On the project I’m working on, I noticed that, for whatever reason, it was now taking up to 3 minutes to start a web site running under GWT. That is, from hitting the “Debug” button and opening the web site in the browser, to seeing the web site actually up and running, was taking just shy of three minutes, with most of that time with the Spinning Beach Ball Of Death™.
I finally figured out what was happening. The first clue came from hitting ‘pause’ on the Daemon Thread labeled “Code server for myProject from Safari DMP…”, and noticing a lot of time being spent walking around inside the source kit for resources.
And noticing a lot of that time was spent in a bunch of .svn folders.

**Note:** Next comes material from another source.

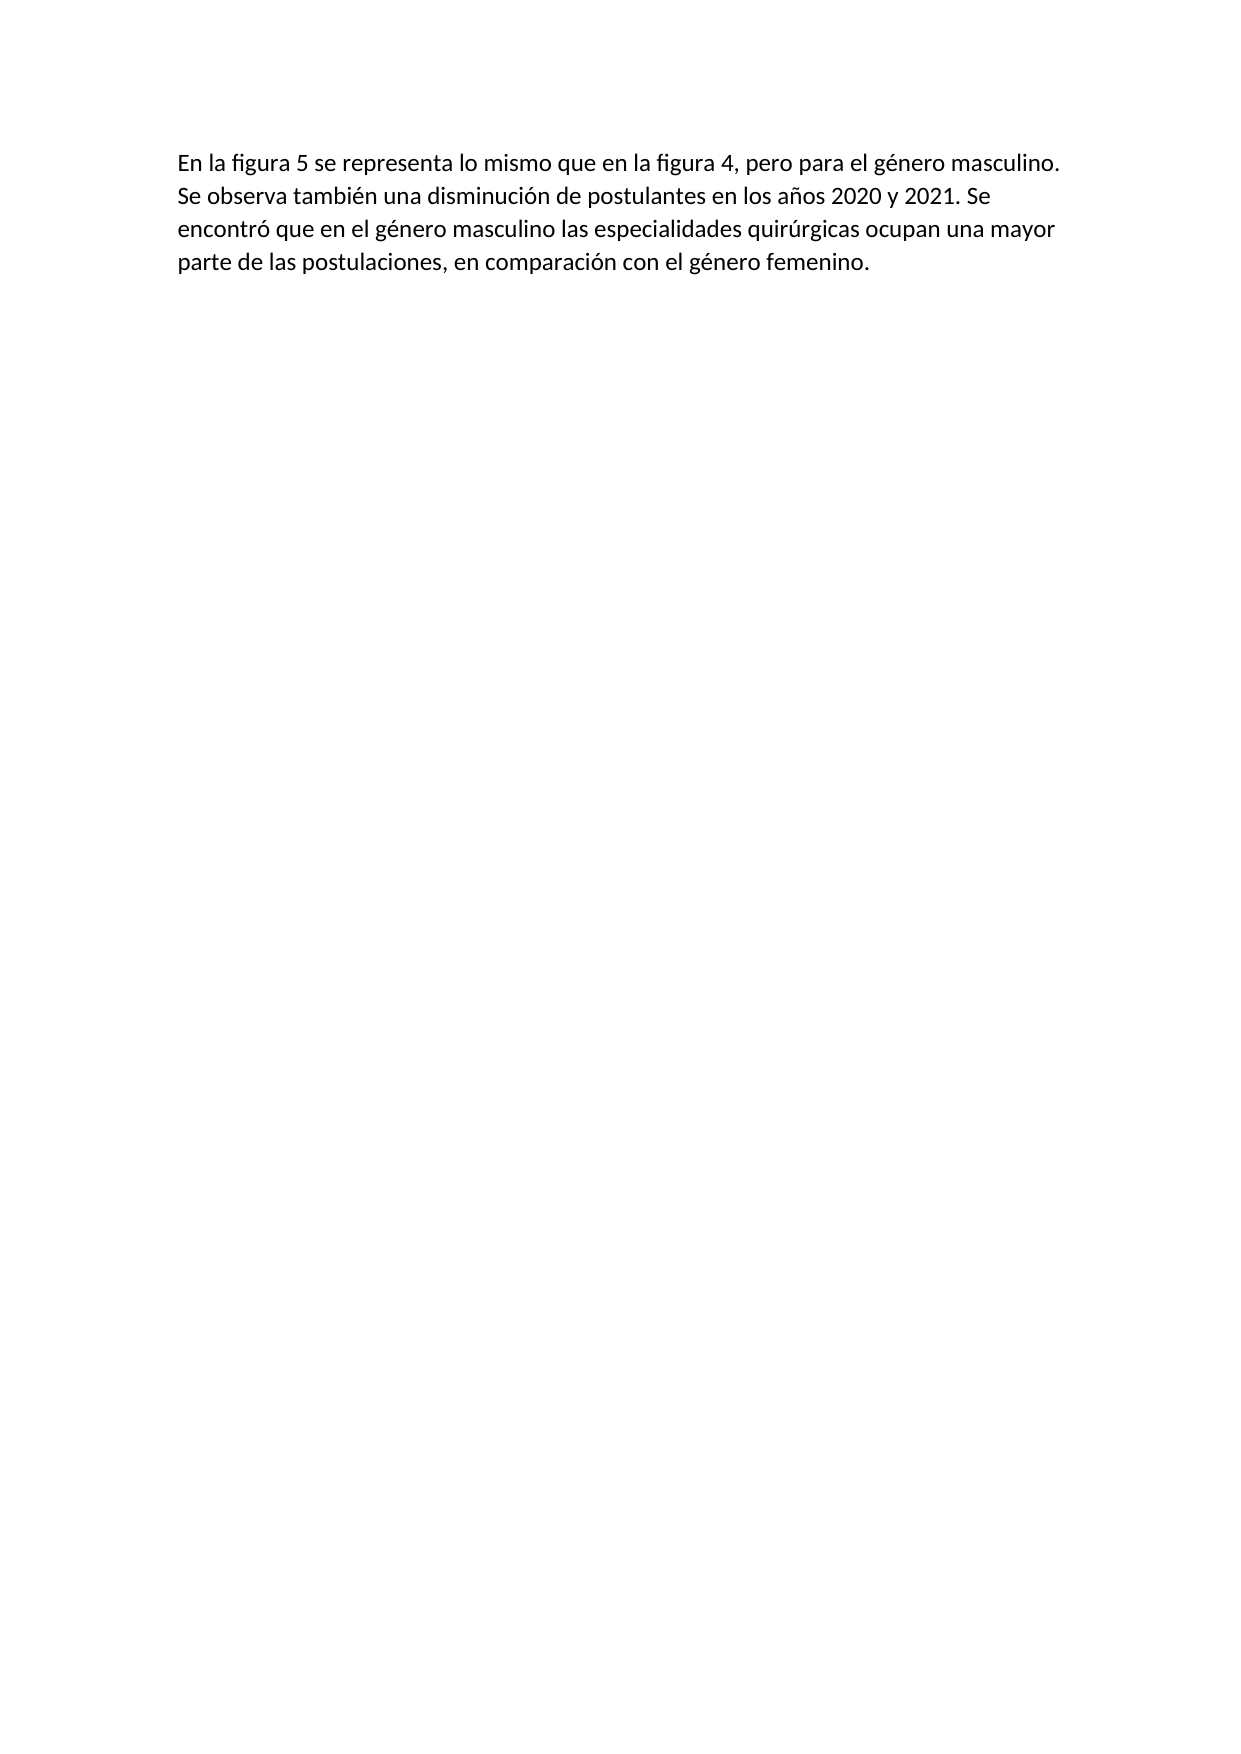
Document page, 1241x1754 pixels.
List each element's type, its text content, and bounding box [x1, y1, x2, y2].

text En la figura 5 se representa lo mismo que en la figura 4, pero para el género masculino. Se observa también una disminución de postulantes en los años 2020 y 2021. Se encontró que en el género masculino las especialidades quirúrgicas ocupan una mayor parte de las postulaciones, en comparación con el género femenino. [177, 148, 1063, 277]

I think what was going on is that, for some reason or another, a lot of crud had accumulated in a number of random hidden folders associated with subversion. I don’t know if this is normal or abnormal behavior for Subversion; I just know there was a bunch of crap floating around there–and GWT was spending several minutes walking around the directory structure.
Blowing away the entire source kit and checking it all out fresh from Subversion reduced the startup time to less than 5 seconds. And it greatly improved the performance of the browser in the debugger as well: rollovers which were taking a while to get detected now are fast and responsive.
I suspect all the crud in my source directory was creating a lot of crap for the debugger to deal with, creating a substantial slowdown that got cleared right up.